## [Exercise directions]
Write out every entry once more, character for character.

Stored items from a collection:
- - - - - - -
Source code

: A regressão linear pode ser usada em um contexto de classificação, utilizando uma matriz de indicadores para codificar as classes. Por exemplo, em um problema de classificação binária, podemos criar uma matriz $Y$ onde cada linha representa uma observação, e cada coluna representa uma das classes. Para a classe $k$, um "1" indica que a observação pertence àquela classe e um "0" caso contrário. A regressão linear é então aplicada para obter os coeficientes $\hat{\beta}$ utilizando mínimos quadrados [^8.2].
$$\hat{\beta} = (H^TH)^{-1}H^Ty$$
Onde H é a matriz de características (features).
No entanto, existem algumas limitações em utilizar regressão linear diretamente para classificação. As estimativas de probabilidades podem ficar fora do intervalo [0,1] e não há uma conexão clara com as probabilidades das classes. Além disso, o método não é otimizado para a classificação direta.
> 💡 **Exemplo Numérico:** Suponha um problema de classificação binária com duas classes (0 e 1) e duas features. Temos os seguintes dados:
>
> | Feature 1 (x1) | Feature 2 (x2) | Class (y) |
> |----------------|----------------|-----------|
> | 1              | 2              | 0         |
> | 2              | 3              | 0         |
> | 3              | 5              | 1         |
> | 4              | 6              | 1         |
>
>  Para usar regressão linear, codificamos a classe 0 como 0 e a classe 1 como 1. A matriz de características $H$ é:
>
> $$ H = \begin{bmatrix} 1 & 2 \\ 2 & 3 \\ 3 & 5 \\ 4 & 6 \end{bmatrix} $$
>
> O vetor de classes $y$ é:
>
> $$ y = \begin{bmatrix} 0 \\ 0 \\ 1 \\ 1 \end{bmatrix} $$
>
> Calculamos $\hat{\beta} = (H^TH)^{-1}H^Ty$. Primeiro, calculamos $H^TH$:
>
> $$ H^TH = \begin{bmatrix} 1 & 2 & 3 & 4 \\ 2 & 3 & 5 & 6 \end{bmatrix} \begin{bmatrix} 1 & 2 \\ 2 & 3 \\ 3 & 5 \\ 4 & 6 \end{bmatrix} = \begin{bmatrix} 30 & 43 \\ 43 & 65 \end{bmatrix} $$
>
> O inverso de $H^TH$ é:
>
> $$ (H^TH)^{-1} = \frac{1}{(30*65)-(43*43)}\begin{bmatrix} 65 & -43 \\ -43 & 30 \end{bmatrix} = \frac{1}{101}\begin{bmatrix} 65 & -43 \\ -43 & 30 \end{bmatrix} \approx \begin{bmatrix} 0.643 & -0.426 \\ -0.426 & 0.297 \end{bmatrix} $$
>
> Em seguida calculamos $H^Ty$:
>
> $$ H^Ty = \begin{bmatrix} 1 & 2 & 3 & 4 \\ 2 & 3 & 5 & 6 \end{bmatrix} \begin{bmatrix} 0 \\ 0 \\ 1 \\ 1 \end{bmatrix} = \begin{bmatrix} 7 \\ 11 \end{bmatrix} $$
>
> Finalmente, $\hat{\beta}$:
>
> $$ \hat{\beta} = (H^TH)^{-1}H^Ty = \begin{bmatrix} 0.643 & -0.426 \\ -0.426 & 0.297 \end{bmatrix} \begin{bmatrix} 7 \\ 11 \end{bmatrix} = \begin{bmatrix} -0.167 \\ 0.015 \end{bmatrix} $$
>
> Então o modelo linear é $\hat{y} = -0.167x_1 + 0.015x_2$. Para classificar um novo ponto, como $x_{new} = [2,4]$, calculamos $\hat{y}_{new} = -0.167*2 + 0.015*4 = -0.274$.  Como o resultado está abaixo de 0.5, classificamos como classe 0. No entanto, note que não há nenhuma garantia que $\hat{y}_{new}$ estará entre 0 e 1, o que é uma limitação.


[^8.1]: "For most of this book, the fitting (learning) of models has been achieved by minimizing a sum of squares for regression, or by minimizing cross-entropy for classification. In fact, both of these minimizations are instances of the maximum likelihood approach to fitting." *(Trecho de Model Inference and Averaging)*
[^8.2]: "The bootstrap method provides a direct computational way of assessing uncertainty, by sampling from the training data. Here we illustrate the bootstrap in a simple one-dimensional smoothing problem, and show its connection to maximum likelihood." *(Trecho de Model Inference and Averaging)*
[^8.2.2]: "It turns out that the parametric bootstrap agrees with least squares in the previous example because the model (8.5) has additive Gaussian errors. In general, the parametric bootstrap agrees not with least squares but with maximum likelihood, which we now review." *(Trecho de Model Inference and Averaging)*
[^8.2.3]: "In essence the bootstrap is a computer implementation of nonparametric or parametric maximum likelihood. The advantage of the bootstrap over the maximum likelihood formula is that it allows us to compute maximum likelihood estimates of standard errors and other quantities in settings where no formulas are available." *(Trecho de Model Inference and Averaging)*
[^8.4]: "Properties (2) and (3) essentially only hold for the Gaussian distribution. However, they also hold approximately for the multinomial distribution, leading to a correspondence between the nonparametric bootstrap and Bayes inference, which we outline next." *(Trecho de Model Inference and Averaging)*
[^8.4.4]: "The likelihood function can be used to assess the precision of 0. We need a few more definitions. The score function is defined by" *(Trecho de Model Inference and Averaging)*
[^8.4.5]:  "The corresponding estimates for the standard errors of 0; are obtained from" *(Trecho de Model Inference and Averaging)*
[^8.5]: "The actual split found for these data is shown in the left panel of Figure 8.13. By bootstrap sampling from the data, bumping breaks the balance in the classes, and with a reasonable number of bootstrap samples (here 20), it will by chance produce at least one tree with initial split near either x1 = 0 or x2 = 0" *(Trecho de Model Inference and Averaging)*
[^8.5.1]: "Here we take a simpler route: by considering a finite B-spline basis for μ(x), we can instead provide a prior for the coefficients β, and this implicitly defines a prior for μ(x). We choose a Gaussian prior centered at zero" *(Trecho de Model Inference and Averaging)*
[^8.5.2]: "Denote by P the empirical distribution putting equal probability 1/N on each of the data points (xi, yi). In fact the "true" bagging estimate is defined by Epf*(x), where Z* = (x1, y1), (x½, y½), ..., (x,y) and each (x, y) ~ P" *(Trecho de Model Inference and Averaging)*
- - - - - - -
## [Response to this exercise]
Source code

: A regressão linear pode ser usada em um contexto de classificação, utilizando uma matriz de indicadores para codificar as classes. Por exemplo, em um problema de classificação binária, podemos criar uma matriz $Y$ onde cada linha representa uma observação, e cada coluna representa uma das classes. Para a classe $k$, um "1" indica que a observação pertence àquela classe e um "0" caso contrário. A regressão linear é então aplicada para obter os coeficientes $\hat{\beta}$ utilizando mínimos quadrados [^8.2].
$$\hat{\beta} = (H^TH)^{-1}H^Ty$$
Onde H é a matriz de características (features).
No entanto, existem algumas limitações em utilizar regressão linear diretamente para classificação. As estimativas de probabilidades podem ficar fora do intervalo [0,1] e não há uma conexão clara com as probabilidades das classes. Além disso, o método não é otimizado para a classificação direta.
> 💡 **Exemplo Numérico:** Suponha um problema de classificação binária com duas classes (0 e 1) e duas features. Temos os seguintes dados:
>
> | Feature 1 (x1) | Feature 2 (x2) | Class (y) |
> |----------------|----------------|-----------|
> | 1              | 2              | 0         |
> | 2              | 3              | 0         |
> | 3              | 5              | 1         |
> | 4              | 6              | 1         |
>
>  Para usar regressão linear, codificamos a classe 0 como 0 e a classe 1 como 1. A matriz de características $H$ é:
>
> $$ H = \begin{bmatrix} 1 & 2 \\ 2 & 3 \\ 3 & 5 \\ 4 & 6 \end{bmatrix} $$
>
> O vetor de classes $y$ é:
>
> $$ y = \begin{bmatrix} 0 \\ 0 \\ 1 \\ 1 \end{bmatrix} $$
>
> Calculamos $\hat{\beta} = (H^TH)^{-1}H^Ty$. Primeiro, calculamos $H^TH$:
>
> $$ H^TH = \begin{bmatrix} 1 & 2 & 3 & 4 \\ 2 & 3 & 5 & 6 \end{bmatrix} \begin{bmatrix} 1 & 2 \\ 2 & 3 \\ 3 & 5 \\ 4 & 6 \end{bmatrix} = \begin{bmatrix} 30 & 43 \\ 43 & 65 \end{bmatrix} $$
>
> O inverso de $H^TH$ é:
>
> $$ (H^TH)^{-1} = \frac{1}{(30*65)-(43*43)}\begin{bmatrix} 65 & -43 \\ -43 & 30 \end{bmatrix} = \frac{1}{101}\begin{bmatrix} 65 & -43 \\ -43 & 30 \end{bmatrix} \approx \begin{bmatrix} 0.643 & -0.426 \\ -0.426 & 0.297 \end{bmatrix} $$
>
> Em seguida calculamos $H^Ty$:
>
> $$ H^Ty = \begin{bmatrix} 1 & 2 & 3 & 4 \\ 2 & 3 & 5 & 6 \end{bmatrix} \begin{bmatrix} 0 \\ 0 \\ 1 \\ 1 \end{bmatrix} = \begin{bmatrix} 7 \\ 11 \end{bmatrix} $$
>
> Finalmente, $\hat{\beta}$:
>
> $$ \hat{\beta} = (H^TH)^{-1}H^Ty = \begin{bmatrix} 0.643 & -0.426 \\ -0.426 & 0.297 \end{bmatrix} \begin{bmatrix} 7 \\ 11 \end{bmatrix} = \begin{bmatrix} -0.167 \\ 0.015 \end{bmatrix} $$
>
> Então o modelo linear é $\hat{y} = -0.167x_1 + 0.015x_2$. Para classificar um novo ponto, como $x_{new} = [2,4]$, calculamos $\hat{y}_{new} = -0.167*2 + 0.015*4 = -0.274$.  Como o resultado está abaixo de 0.5, classificamos como classe 0. No entanto, note que não há nenhuma garantia que $\hat{y}_{new}$ estará entre 0 e 1, o que é uma limitação.


[^8.1]: "For most of this book, the fitting (learning) of models has been achieved by minimizing a sum of squares for regression, or by minimizing cross-entropy for classification. In fact, both of these minimizations are instances of the maximum likelihood approach to fitting." *(Trecho de Model Inference and Averaging)*
[^8.2]: "The bootstrap method provides a direct computational way of assessing uncertainty, by sampling from the training data. Here we illustrate the bootstrap in a simple one-dimensional smoothing problem, and show its connection to maximum likelihood." *(Trecho de Model Inference and Averaging)*
[^8.2.2]: "It turns out that the parametric bootstrap agrees with least squares in the previous example because the model (8.5) has additive Gaussian errors. In general, the parametric bootstrap agrees not with least squares but with maximum likelihood, which we now review." *(Trecho de Model Inference and Averaging)*
[^8.2.3]: "In essence the bootstrap is a computer implementation of nonparametric or parametric maximum likelihood. The advantage of the bootstrap over the maximum likelihood formula is that it allows us to compute maximum likelihood estimates of standard errors and other quantities in settings where no formulas are available." *(Trecho de Model Inference and Averaging)*
[^8.4]: "Properties (2) and (3) essentially only hold for the Gaussian distribution. However, they also hold approximately for the multinomial distribution, leading to a correspondence between the nonparametric bootstrap and Bayes inference, which we outline next." *(Trecho de Model Inference and Averaging)*
[^8.4.4]: "The likelihood function can be used to assess the precision of 0. We need a few more definitions. The score function is defined by" *(Trecho de Model Inference and Averaging)*
[^8.4.5]:  "The corresponding estimates for the standard errors of 0; are obtained from" *(Trecho de Model Inference and Averaging)*
[^8.5]: "The actual split found for these data is shown in the left panel of Figure 8.13. By bootstrap sampling from the data, bumping breaks the balance in the classes, and with a reasonable number of bootstrap samples (here 20), it will by chance produce at least one tree with initial split near either x1 = 0 or x2 = 0" *(Trecho de Model Inference and Averaging)*
[^8.5.1]: "Here we take a simpler route: by considering a finite B-spline basis for μ(x), we can instead provide a prior for the coefficients β, and this implicitly defines a prior for μ(x). We choose a Gaussian prior centered at zero" *(Trecho de Model Inference and Averaging)*
[^8.5.2]: "Denote by P the empirical distribution putting equal probability 1/N on each of the data points (xi, yi). In fact the "true" bagging estimate is defined by Epf*(x), where Z* = (x1, y1), (x½, y½), ..., (x,y) and each (x, y) ~ P" *(Trecho de Model Inference and Averaging)*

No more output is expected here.